### Brano di lettura
Con il terzo motivo. infine, il D. denunzia insufficiente, illogica e contraddittoria motivazione sul punto decisivo della controversia relativo alla avvenuta realizzazione, in concreto, della subordinazione nel corso dello svolgimento del rapporto di lavoro e omesso esame di documenti decisivi.

I tre dedotti motivi, che, nella sostanza, si concretizzano nell'unica censura dell'omessa individuazione ad opera del tribunale del rapporto di lavoro subordinato nell'attività di acquisizione dei contratti di trasporti tra l'America e l'Italia svolta, dal D. in favore della società ( omissis ), per ragioni di logica connessione vanno esaminati congiuntamente.

La sentenza impugnata muove da questi erronei principi di diritto, attribuiti a questa Suprema corte, secondo cui: a) qualsiasi lavoro potrebbe essere svolto in regime di subordinazione o di autonomia; b) sarebbe la comune volontà delle parti e stabilire se il lavoro viene svolto in modo subordinato o autonomo; c) gli elementi indiziari costituiti dalla fissità e periodicità della retribuzione, la predeterminazione dell'orario l'utilizzo della sede e dei mezzi produttivi del datore di lavoro, ecc. non potrebbero eliminare l'accordo contrattuale e cioè la comune volontà delle parti che abbiano inteso instaurare un rapporto dì lavoro autonomo; d) al di fuori della volontà delle parti, rimarrebbe l'ipotesi di un successivo loro accordo realizzabile anche tacitamente per fatti concludenti, e diretto a modificare nel corso del suo svolgimento l'iniziale rapporto di lavoro autonomo in rapporto di lavoro subordinato. Tali principi di diritto, da cui la sentenza ha preso le mosse sono, invece, erronei e in conseguenza appare fondato il ricorso del D. che si è doluto della loro applicazione, con conseguente erronea valutazione degli elementi di prova, eseguita sulla base di tali principi.

### Voci della raccolta
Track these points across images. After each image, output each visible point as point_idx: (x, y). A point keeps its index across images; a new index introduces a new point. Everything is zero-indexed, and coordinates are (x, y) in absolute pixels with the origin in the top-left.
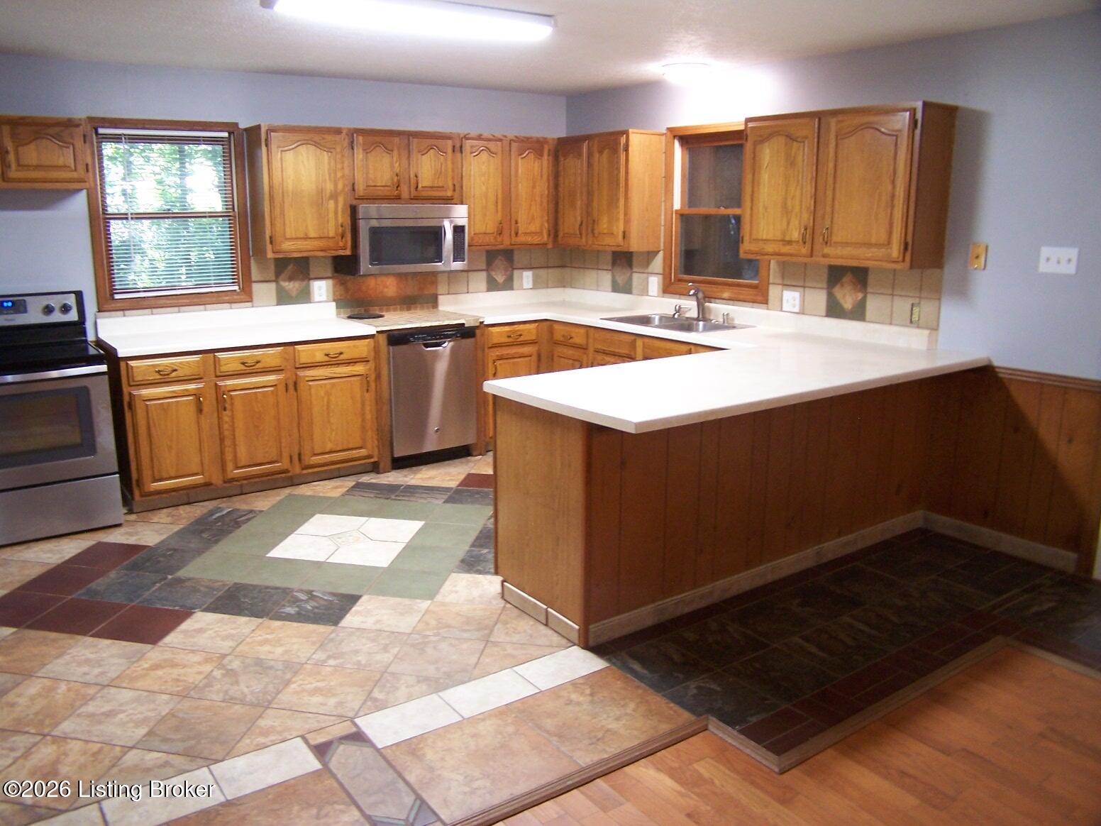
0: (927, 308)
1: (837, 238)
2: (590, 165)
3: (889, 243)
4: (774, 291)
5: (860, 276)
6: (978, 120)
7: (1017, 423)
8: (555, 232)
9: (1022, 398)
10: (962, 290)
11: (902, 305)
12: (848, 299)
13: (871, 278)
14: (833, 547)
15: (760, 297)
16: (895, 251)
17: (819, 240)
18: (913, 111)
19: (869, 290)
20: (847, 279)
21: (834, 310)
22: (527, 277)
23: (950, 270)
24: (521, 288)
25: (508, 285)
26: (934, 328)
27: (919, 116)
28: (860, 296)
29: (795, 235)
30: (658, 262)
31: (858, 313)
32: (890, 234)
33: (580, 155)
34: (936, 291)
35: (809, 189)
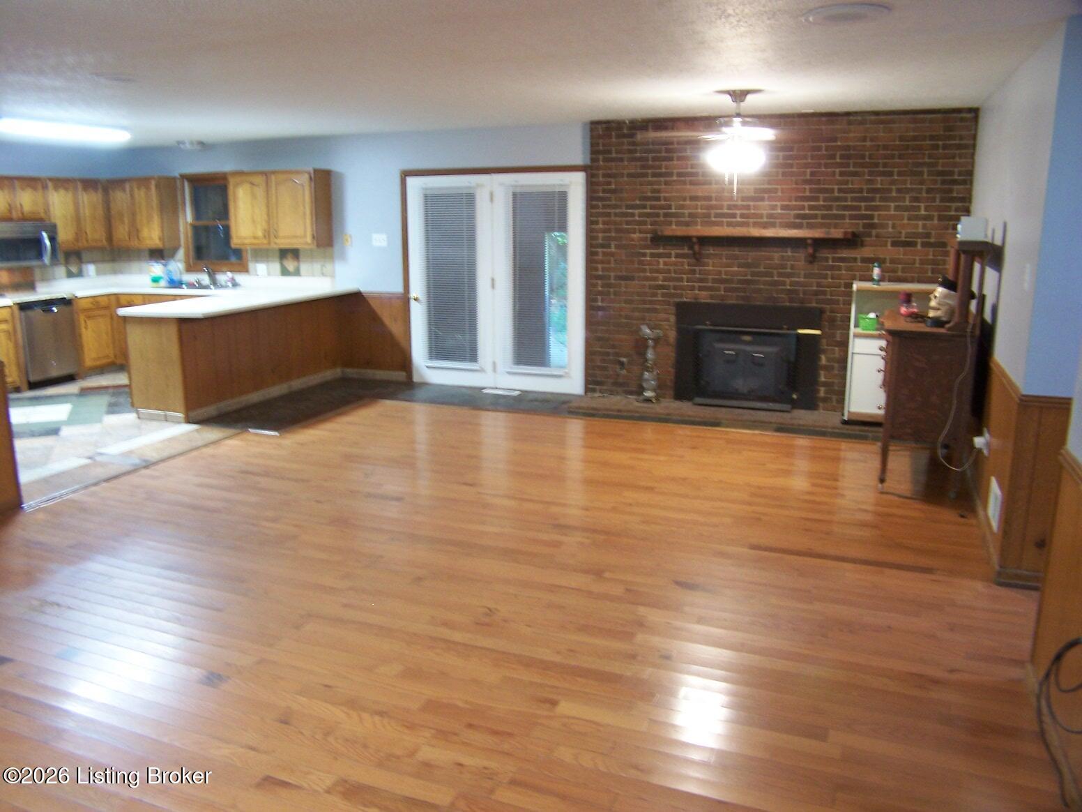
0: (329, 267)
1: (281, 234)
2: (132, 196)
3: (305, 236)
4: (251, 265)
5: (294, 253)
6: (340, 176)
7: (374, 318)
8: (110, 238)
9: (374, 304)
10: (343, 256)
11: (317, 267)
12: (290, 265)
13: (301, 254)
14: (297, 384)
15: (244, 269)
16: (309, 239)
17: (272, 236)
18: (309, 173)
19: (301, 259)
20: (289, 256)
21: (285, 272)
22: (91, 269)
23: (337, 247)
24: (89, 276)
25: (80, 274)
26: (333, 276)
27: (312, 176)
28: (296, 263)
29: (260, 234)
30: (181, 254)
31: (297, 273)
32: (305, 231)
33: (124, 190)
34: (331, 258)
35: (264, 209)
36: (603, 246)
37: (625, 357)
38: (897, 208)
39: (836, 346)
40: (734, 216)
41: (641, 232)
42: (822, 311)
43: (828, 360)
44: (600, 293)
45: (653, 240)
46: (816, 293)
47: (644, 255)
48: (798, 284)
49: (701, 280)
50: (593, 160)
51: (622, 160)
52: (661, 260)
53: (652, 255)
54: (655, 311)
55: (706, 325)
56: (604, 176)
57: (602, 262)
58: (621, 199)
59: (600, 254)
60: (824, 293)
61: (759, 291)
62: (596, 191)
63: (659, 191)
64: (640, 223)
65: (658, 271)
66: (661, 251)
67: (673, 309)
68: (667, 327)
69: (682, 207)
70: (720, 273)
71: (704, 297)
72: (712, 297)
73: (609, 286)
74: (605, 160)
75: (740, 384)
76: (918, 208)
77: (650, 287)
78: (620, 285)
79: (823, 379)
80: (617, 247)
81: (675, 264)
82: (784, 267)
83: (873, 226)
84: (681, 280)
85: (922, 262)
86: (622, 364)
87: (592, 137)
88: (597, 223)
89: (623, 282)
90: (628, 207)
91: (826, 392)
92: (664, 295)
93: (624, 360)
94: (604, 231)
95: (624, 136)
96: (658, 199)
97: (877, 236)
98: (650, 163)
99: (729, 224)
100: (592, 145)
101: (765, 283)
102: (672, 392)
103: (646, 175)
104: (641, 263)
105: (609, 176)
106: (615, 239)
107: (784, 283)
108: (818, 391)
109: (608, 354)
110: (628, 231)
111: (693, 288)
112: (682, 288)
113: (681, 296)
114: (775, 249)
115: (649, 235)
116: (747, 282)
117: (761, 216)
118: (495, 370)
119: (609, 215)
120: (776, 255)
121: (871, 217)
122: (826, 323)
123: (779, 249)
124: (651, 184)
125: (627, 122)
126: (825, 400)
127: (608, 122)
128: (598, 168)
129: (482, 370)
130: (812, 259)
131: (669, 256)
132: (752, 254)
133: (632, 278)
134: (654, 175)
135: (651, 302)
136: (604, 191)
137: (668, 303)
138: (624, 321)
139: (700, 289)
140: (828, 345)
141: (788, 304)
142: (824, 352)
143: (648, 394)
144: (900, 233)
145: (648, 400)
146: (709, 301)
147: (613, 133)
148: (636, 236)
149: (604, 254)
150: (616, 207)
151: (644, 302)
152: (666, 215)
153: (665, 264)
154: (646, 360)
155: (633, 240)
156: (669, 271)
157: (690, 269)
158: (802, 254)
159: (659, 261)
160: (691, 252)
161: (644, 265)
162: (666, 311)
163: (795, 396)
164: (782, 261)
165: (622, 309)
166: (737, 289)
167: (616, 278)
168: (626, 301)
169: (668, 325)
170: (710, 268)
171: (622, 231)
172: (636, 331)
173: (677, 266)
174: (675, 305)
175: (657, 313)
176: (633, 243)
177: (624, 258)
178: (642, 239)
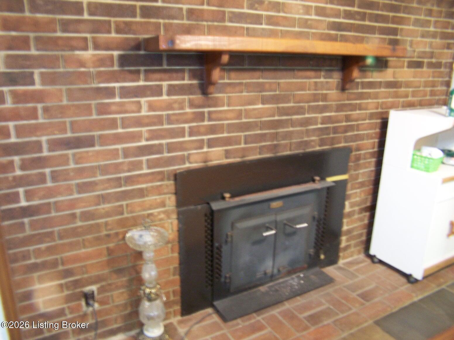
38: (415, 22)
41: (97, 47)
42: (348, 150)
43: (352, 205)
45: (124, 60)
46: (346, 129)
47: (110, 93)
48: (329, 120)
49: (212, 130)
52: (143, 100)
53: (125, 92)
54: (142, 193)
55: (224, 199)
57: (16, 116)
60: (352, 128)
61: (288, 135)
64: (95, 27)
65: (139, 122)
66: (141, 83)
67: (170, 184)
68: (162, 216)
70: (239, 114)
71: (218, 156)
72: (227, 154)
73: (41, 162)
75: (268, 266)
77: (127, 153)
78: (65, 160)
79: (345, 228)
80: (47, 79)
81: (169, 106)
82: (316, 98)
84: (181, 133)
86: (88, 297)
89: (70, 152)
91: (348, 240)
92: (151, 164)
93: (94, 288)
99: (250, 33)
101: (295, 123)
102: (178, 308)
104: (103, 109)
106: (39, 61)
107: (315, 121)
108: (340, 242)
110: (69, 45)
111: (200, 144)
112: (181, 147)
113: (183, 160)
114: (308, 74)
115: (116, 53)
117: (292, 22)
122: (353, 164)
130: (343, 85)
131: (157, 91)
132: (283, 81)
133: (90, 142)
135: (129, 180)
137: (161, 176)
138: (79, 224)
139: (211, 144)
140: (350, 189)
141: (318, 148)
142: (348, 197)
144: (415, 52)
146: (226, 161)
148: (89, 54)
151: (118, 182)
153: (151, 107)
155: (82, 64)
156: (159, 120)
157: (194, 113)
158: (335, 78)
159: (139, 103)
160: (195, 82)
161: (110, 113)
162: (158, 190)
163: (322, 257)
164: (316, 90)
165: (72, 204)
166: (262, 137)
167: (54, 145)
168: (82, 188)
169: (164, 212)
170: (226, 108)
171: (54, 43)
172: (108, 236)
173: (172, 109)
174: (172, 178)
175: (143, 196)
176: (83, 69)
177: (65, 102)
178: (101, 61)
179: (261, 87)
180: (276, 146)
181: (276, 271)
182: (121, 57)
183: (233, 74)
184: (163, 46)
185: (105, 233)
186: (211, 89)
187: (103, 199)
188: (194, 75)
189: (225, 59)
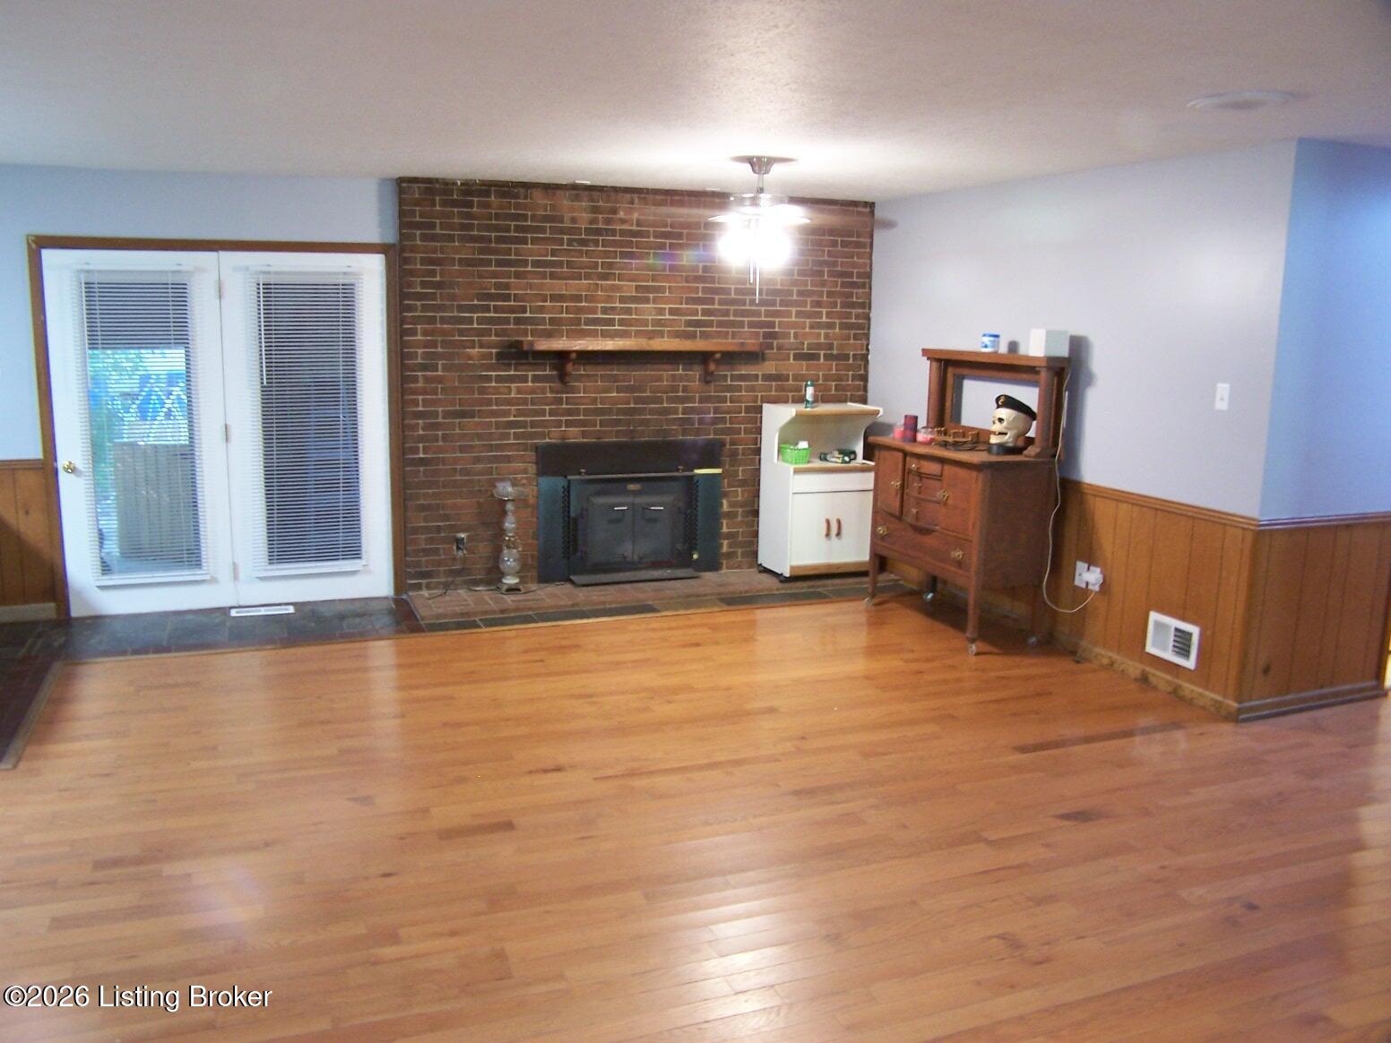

### Parti dell'esercizio
a) Perché, secondo il brano, i tre motivi dedotti vengono esaminati congiuntamente? Rispondi in una o due frasi.
b) Nel brano, quale attività svolgeva il D. in favore della società?

### Soluzioni
a) Vengono esaminati congiuntamente per ragioni di logica connessione. Nella sostanza si concretizzano infatti in un'unica censura: il tribunale avrebbe omesso di individuare un rapporto di lavoro subordinato nell'attività svolta dal D. in favore della società.

b) L'acquisizione dei contratti di trasporti tra l'America e l'Italia.